She was torn between this and a jasmine pearl tea, but I talked her into trying this one partially because I wanted to try it (selfish, I know) but also because she drinks jasmine pearl teas ALL THE TIME and I thought she should take advantage of the experience to try something new to her but still in the same family of teas she generally enjoys (floral). Ultimately, she really loved the tea, so it was definitely a good recommendation.
Also, you can bet your ass that I wasn’t going to let her get a tea that I wanted to try and then not try any of it myself – so I had a small teacup worth of her pot, and she got to try a cup worth of what I had selected. I’m glad I went with the mango because in my opinion that one was better; but this was really nice too. It’s more light bodied and delicate tasting, with sweet but very typical osmanthus characteristics.
I can see a lot of the foods we were served masking a lot of the tea’s flavour though. I think this would be better for drinking without food, in my opinion.
One of the coolest things we did while in Vegas was have full service high tea at the Waldorf Astoria, formerly known as the Mandarin Oriental. They have a large menu of teas; both a mix of single origin teas, scented teas, some “traditiona” high tea options (Earl Grey, English Breakfast), and then some more out there herbal blends. Whichever tea you select is served to you in a large Western sized pot & then you get a selection of savory appetizers, scones, and a selection of dessert – all tasting sized portions. You can choose between their traditional menu and a vegetarian selection; we of course went vegetarian, since that’s what I am.
For my tea I chose the mango oolong; it was a scented oolong tea on a Tung Ting oolong base. I was really tempted to select something a bit more “classic” for high tea, like the Earl Grey, but I don’t really actually like Earl Grey that much so that seemed like it wouldn’t be worthwhile just to pick something more traditional. Other interesting options were Osmanthus Oolong (which is actually what the other person I was with chose), Shou Pu’erh Mini Tuochas (I was just kind of surprised to see them on the menu; but I figured quality wouldn’t be what I’m used to, and I don’t think Western is the best prep style), and one of their herbal blends called “Mad Hatter’s Tea Party”. However, I felt like ultimately this was the most appealing to me in the moment; still a nice tea but not something overly simple/boring/that I’ve had a million times and that I thought would still work really well brewed Western style.

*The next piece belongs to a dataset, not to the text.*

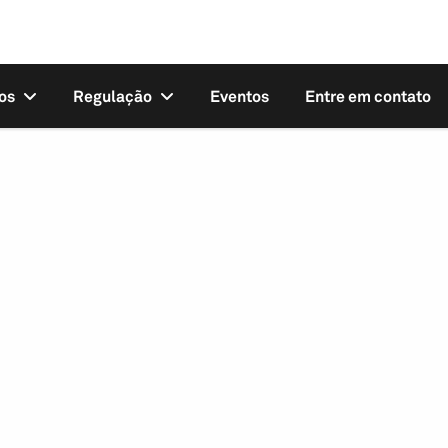
os
Regulação
Eventos
Entre em contato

It was actually really good; very smooth medium bodied profile. I will say, the mango was quite well defined and natural/realistic tasting (I guess because it was scented, and not flavoured) without being over powering. I still could taste A LOT of the Tung Ting oolong base, which was mostly quite floral tasting (orchid/magnolia) but also just a little bit buttery, and a little nutty in the finish. It would have been very pleasant on its own, however we weren’t drinking this one its own – we had LOTS of food accompaniments.
Even though I was actually thinking about food pairing when I selected my tea, I actually got one that I believe worked really well with almost everything we ate. Our savory appetizers consisted of three things: radish and avocado “open face” sandwiches, a croissant stuffed with a whipped creme fraiche and egg salad filling, and a bite sized vegetarian fresh roll in homemade plum sauce. The mango was a bit of a stretch paired with these foods, but the buttery/nutty elements of the Tung Ting tied in almost everything and made it feel connected. The only thing that didn’t pair super well, in my opinion, was the fresh roll – which was still delicious, but just not as harmonious a pairing.

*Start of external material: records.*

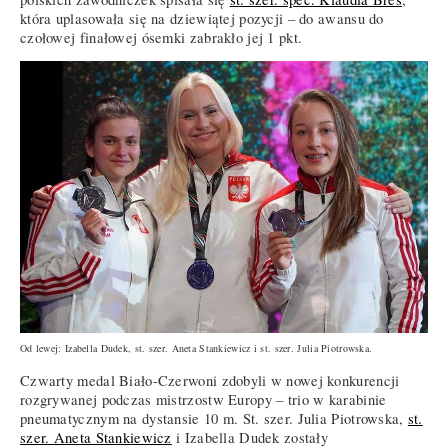
która uplasowała się na dziewiątej pozycji – do awansu do
czołowej finałowej ósemki zabrakło jej 1 pkt.
Od lewej: Izabella Dudek, st. szer. Aneta Stankiewicz i st. szer. Julia Piotrowska.
Czwarty medal Biało-Czerwoni zdobyli w nowej konkurencji
rozgrywanej podczas mistrzostw Europy – trio w karabinie
pneumatycznym na dystansie 10 m. St. szer. Julia Piotrowska,
st.
szer. Aneta Stankiewicz
i Izabella Dudek zostały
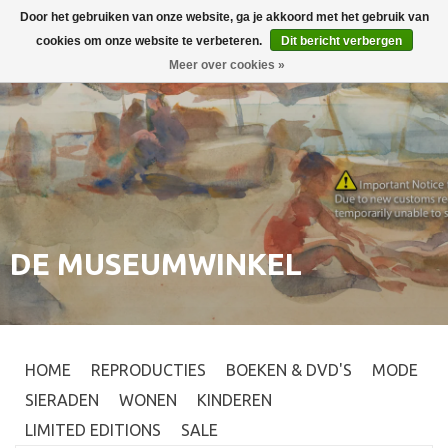
Door het gebruiken van onze website, ga je akkoord met het gebruik van
Inloggen
0
cookies om onze website te verbeteren.
Dit bericht verbergen
Meer over cookies »
DE MUSEUMWINKEL
HOME
REPRODUCTIES
BOEKEN & DVD'S
MODE
SIERADEN
WONEN
KINDEREN
LIMITED EDITIONS
SALE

We were served two kinds of scones; a classic one and a cranberry scone. For toppings we had clotted cream, strawberry jam, and lemon curd – they recommended strawberry and cream for the classic one and the lemon for the cranberry. The scones themselves were AMAZING; and the classic was easily the best scone I’ve ever had – still warm to the touch and so buttery and flaky that it was falling apart in our hands. We had to use the jam as an almost “glue” for it. Both tasted amazing on their own; but also worked with the tea. The buttery elements of the oolong base helped tie in the classic scone, but the mango worked well with all the different fruit elements in the topping – especially the lemon curd, which accented the tang/acidity of the mango notes in the tea.
Finally we had four different desserts: a white chocolate filled macaron, a dark chocolate “truffle” with gold leaf on it, a mango and mandarin “bonbon” that had mandarin jelly on the outside and mango mousse as filling, and a lemon custard tart topped with a mixed berry meringue/marshmallow. ALL were phenomenal and the presentation was to die for. Obviously the tea paired with the mango bonbon brilliantly, and the lemon custard tart for the same reasons the lemon curd on the scone worked. It didn’t go great with either the macaron or the truffle though, so I just ate those without drinking the tea at the same time.
It was an INCREDIBLE experience, and if I even find myself in Vegas again there is absolutely no question in my mind that I would 100% do it again. I think the value of the service was well worth it; the tea and food were great, lovely environment, and super accommodating of dietary restrictions.